WHAT YOU NEED TO DO:
Write out the lines of the listing below exactly as they appear, from the first line of the listing through the line containing "family: Oleaceae", including both of those lines.

(Source records)
— Begin —
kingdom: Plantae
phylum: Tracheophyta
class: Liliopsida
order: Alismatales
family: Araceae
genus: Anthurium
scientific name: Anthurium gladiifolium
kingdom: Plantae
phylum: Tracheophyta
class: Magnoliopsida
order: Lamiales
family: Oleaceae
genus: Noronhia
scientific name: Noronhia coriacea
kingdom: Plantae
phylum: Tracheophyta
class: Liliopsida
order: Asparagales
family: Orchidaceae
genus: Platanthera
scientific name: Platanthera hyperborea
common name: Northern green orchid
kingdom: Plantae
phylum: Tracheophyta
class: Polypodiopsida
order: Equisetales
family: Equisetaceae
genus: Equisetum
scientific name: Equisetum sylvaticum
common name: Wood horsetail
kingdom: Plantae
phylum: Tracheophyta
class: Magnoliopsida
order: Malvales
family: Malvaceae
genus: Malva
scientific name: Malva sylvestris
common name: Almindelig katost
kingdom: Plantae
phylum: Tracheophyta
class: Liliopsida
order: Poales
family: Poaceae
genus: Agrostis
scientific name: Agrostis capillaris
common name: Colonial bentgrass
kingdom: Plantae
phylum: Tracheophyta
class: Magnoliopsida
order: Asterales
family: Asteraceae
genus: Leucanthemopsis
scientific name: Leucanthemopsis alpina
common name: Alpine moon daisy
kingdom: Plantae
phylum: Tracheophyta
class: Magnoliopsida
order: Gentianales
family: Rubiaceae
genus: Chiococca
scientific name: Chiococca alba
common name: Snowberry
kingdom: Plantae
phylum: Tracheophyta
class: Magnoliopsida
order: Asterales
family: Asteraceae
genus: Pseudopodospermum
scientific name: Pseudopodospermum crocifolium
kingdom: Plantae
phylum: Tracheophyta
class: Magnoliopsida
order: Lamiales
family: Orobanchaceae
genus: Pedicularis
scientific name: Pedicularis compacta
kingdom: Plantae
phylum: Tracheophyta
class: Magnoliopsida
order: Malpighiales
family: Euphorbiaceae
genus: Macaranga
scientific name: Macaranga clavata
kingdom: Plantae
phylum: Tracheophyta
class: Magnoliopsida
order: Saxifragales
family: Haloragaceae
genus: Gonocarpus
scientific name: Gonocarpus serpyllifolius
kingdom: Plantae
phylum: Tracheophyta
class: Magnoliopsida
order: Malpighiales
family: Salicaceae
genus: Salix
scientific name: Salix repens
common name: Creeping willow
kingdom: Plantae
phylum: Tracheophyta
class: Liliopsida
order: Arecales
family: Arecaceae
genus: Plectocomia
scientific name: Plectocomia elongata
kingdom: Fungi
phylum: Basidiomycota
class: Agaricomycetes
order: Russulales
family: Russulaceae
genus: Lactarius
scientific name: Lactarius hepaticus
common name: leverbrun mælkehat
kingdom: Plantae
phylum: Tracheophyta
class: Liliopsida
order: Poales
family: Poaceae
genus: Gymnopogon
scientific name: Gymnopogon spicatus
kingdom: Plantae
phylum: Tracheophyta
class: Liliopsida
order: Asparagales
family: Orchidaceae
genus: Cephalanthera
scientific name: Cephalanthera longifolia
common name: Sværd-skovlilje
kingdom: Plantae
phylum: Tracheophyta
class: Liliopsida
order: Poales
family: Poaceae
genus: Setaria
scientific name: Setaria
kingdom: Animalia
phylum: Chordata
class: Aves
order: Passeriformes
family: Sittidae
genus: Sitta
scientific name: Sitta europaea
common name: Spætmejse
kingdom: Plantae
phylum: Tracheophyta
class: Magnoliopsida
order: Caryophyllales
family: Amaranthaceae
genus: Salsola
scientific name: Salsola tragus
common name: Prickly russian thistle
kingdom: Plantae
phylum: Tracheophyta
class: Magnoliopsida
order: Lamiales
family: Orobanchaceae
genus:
— End —
FULL OUTPUT:
kingdom: Plantae
phylum: Tracheophyta
class: Liliopsida
order: Alismatales
family: Araceae
genus: Anthurium
scientific name: Anthurium gladiifolium
kingdom: Plantae
phylum: Tracheophyta
class: Magnoliopsida
order: Lamiales
family: Oleaceae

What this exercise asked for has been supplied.